Вскоре Коган удалился, оставив Шумяцкого в полном недоумении, почему его не арестовали, ведь он мог организовать покушение и смыться в Крым, чтобы на него самого пары ртути не подействовали. Но все равно какая-то чушь собачья, а те, кто разбил колбу, они ведь в равной мере подвергались опасности? Да и что за идиотский способ покушения! Нет, тут какая-то случайность. Он бросился было звонить кому-нибудь, но сообразил, что телефон может прослушиваться, и вынужден был лучше оставаться в неведении, отнюдь не счастливом. Покуда он переодевался, раздался звонок, и в трубке прозвучал голос Поскребышева:
— Борис Захарович, вы уже дома?
Что за идиотский вопрос! Если ему звонят домой и он берет трубку, значит, он дома.
— Да, недавно прилетел.
— С вами будет говорить товарищ Сталин.
— Товарищ Шумяцкий? — тотчас прозвучал главный голос страны.
— Да, товарищ Коба, — вдруг решил использовать старое доброе прозвище вождя нарком кино.
— Хорошо, что вы так оперативно примчались. Вчера днем мы смотрели «Ленин в Октябре».
— Да, я уже знаю…
Сейчас про колбу заговорит! Но нет:
— Хорошая фильма. Но вечером мы ее широко смотрели в Большом театре на юбилейном вечере в честь двадцатилетия революции. Высказано мнение, что не хватает сцен ареста Временного правительства и штурма Зимнего дворца.

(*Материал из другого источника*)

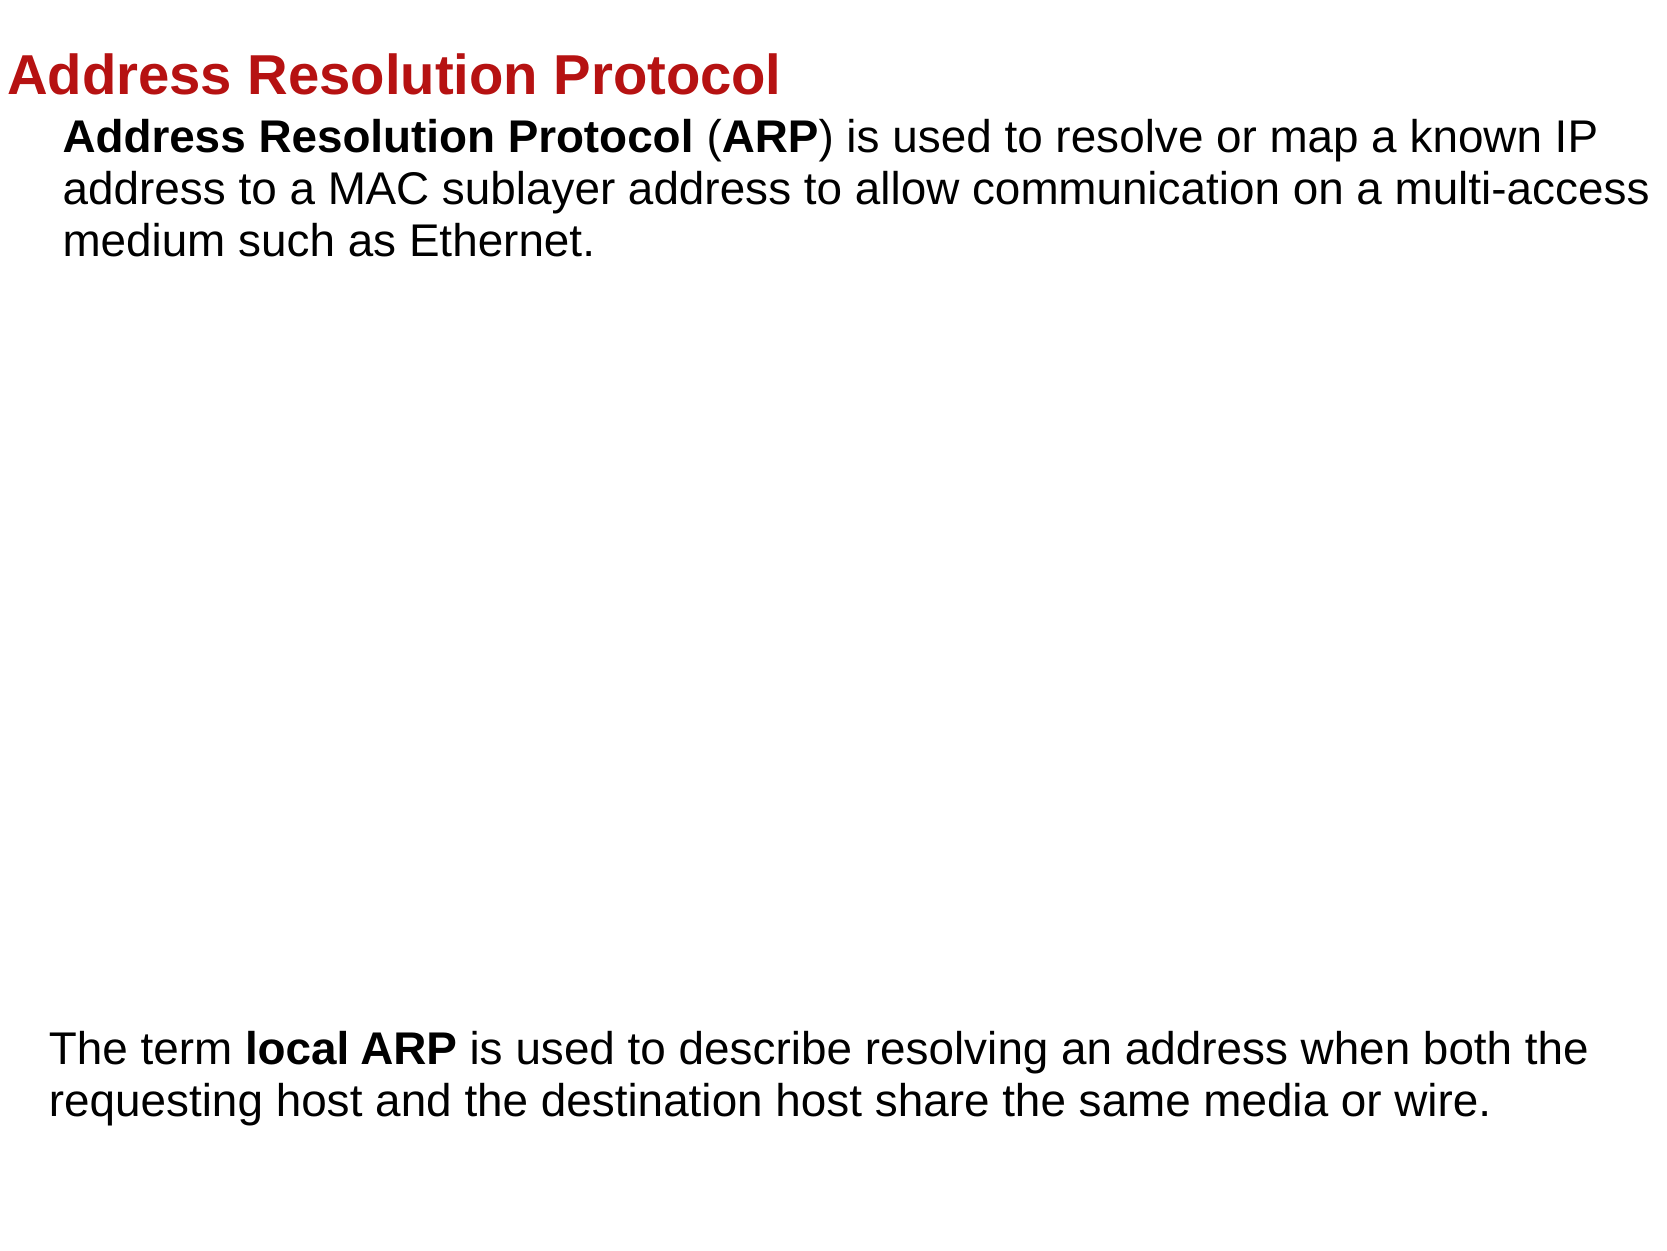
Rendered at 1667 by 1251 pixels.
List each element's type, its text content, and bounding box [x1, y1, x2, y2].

text_box The term local ARP is used to describe resolving an address when both the requesting host and the destination host share the same media or wire. [48, 1022, 1660, 1128]
text_box Address Resolution Protocol [7, 42, 792, 108]
text_box Address Resolution Protocol (ARP) is used to resolve or map a known IP address to a MAC sublayer address to allow communication on a multi-access medium such as Ethernet. [62, 110, 1660, 268]
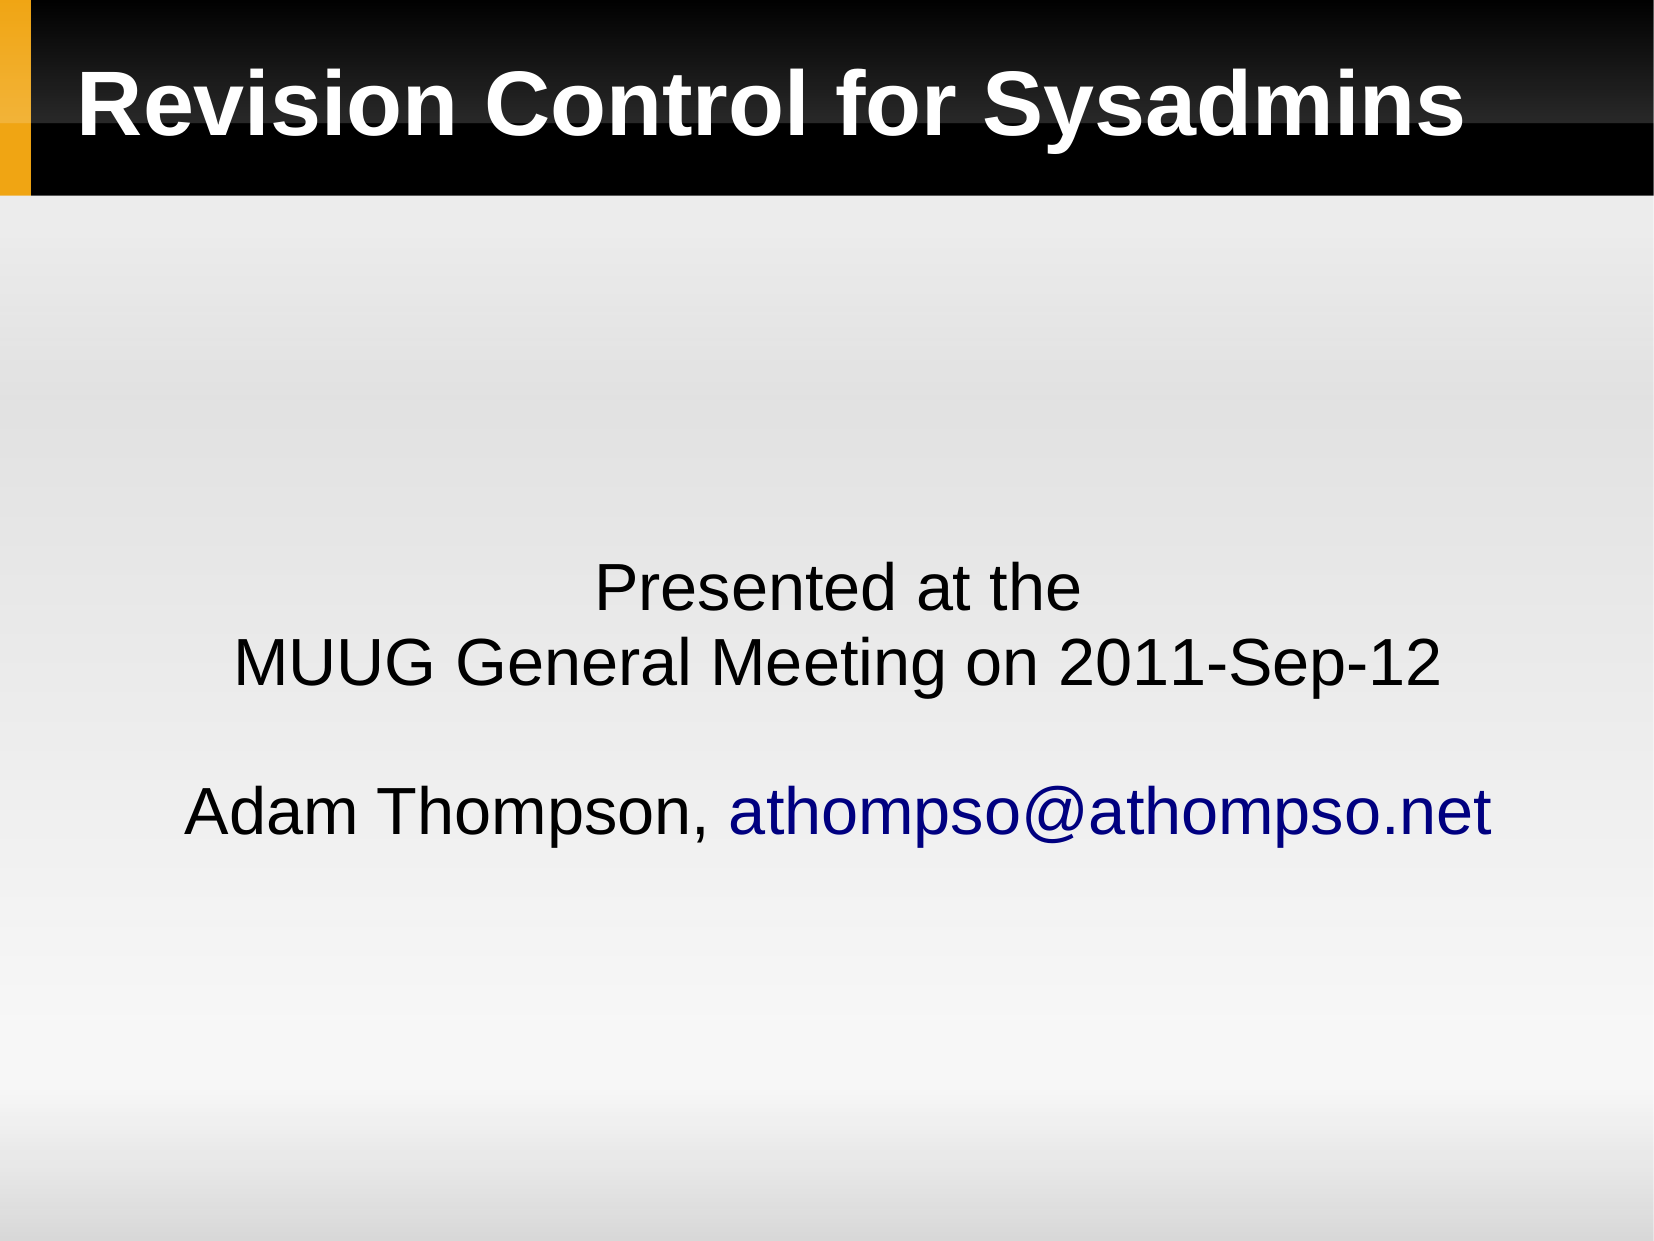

Можно ли их доснять?
— Ничего невозможного я не вижу, товарищ Коба.
— И еще товарищ Крупская в бешенстве. Наверное, вы понимаете почему.
— Потому что ее нет в фильме?
— Не угадали. Она говорит, что Владимир Ильич в октябре семнадцатого года для конспирации сбрил усы и бороду, а в фильме у него хрестоматийный образ.